Laureata al Dams (Discipline arte, musica e spetattcolo) presso l'Università degli Studi della Calabria conseguendo il massimo dei voti, 110/ 110 e la lode accademica. Dal 1996 lavora per importanti produzioni cinematografiche e pubblicitarie occupando ruoli di aiuto regista, fotografa di scena, videomaker, ispettore di produzione e location manager. Ha collaborato con note agenzie fotogiornalistiche pubblicando servizi su settimanali nazionali e internazionali. Nel 2009 il Mav di Roma, rassegna- Materiali di Antropologia Visiva, seleziona il documentario "Gli uomini di ossidiana" girato tra l' Etiopia e l' Italia. Partecipa a diverse mostre fotografiche tra il nord e sud Italia.  Nel 2011 è a Genova, alla mostra RE-POR-TER, Festival della Scienza e delle Arti, uno dei più grandi eventi di diffusione della cultura a livello internazionale. Presenta, sempre nel 2011, una sua personale fotografica dal titolo Ap(pesi) pensieri presso il Palazzo Duchi di Santo Stefano, Taormina.    Nel 2003 è l'autrice di una fiaba dal titolo "L'orso Dongo", illustrata da Stefano Costantino e pubblicata dall'Armando Editore, Roma.

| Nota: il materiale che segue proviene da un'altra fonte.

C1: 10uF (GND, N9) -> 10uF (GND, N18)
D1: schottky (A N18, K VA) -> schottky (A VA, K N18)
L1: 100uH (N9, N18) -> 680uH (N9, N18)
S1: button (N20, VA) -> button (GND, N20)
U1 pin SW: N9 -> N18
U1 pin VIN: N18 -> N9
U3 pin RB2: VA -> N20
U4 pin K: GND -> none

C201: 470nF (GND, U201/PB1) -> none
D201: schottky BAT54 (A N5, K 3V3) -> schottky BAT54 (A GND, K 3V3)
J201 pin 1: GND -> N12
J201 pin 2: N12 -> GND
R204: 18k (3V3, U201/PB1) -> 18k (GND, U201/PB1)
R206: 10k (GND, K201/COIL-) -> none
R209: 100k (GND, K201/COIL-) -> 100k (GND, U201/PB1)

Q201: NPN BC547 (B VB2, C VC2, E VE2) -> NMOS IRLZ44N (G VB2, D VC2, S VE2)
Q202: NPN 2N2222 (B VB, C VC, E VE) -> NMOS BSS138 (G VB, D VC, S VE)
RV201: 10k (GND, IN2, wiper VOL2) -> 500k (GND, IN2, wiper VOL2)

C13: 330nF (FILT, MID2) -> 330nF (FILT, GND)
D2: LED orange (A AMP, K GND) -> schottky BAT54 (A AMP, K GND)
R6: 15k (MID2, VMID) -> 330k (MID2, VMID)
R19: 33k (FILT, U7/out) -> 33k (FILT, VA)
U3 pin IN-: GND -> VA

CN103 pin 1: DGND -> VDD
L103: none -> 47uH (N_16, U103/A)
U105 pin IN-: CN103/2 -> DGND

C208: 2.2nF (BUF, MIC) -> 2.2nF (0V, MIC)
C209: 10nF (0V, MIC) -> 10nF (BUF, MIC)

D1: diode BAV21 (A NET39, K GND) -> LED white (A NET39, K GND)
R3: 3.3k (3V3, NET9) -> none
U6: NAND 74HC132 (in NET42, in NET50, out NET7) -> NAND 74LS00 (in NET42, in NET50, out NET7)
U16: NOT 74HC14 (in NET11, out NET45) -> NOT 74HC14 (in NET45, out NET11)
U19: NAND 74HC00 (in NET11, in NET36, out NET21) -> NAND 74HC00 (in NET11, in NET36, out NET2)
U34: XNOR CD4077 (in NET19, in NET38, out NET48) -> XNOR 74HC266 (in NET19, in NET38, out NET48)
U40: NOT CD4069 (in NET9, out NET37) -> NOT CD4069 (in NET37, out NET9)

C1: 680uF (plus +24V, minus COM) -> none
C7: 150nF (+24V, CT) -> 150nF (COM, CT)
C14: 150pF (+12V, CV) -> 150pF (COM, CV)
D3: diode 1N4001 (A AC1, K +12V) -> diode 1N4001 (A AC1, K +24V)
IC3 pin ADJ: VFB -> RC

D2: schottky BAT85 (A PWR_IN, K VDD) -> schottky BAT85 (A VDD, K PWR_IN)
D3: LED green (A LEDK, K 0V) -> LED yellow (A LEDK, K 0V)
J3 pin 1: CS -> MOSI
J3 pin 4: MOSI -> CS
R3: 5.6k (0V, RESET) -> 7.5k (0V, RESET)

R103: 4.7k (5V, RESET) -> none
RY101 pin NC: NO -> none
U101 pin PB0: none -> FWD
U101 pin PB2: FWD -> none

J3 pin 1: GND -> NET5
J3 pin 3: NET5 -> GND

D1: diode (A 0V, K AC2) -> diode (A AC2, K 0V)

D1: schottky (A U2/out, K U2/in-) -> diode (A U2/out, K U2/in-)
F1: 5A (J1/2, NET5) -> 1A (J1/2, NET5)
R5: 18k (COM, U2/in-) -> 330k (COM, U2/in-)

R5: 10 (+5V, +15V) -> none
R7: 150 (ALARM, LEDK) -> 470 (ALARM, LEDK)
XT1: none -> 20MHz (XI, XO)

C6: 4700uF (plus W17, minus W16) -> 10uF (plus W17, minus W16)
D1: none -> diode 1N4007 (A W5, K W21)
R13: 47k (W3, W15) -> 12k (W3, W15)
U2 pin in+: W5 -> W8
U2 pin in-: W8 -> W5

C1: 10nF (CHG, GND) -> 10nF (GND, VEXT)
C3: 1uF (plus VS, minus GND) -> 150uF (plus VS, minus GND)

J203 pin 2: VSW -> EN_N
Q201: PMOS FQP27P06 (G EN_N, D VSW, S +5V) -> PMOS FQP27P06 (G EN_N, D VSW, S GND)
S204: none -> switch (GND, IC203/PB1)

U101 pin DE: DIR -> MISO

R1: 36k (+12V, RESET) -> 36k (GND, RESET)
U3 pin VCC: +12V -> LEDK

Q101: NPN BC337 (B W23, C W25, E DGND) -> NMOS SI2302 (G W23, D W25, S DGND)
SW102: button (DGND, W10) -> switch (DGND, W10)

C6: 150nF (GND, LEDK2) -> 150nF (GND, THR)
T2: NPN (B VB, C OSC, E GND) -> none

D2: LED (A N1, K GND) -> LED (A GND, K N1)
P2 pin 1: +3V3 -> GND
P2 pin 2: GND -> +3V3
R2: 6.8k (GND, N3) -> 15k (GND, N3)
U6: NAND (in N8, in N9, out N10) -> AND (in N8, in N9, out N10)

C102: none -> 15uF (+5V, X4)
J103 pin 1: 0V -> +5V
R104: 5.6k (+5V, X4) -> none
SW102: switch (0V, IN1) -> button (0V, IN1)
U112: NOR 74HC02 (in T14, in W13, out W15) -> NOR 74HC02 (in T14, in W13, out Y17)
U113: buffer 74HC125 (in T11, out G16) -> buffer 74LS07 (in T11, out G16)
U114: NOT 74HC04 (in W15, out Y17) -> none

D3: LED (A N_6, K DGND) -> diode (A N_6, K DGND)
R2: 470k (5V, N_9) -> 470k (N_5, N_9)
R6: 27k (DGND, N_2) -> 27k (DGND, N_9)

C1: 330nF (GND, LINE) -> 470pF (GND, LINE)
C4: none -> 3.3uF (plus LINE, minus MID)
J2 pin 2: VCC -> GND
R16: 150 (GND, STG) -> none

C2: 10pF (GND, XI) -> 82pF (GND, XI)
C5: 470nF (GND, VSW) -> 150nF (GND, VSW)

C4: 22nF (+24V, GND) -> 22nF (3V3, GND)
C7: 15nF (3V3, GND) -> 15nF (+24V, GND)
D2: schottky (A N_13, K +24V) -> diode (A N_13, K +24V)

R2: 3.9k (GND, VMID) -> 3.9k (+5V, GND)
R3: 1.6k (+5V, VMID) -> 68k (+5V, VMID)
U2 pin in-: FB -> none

Il metodo di lavoro è prettamente di reportage, cioè raccontare attraverso le immagini ogni istante e ogni dettaglio. Le tematiche affrontate di preferenza sono reportage socio-antropologico ed eventi culturali in genere. La produzione viene finalizzata alla realizzazione di mostre, portfolio e audiovisivi.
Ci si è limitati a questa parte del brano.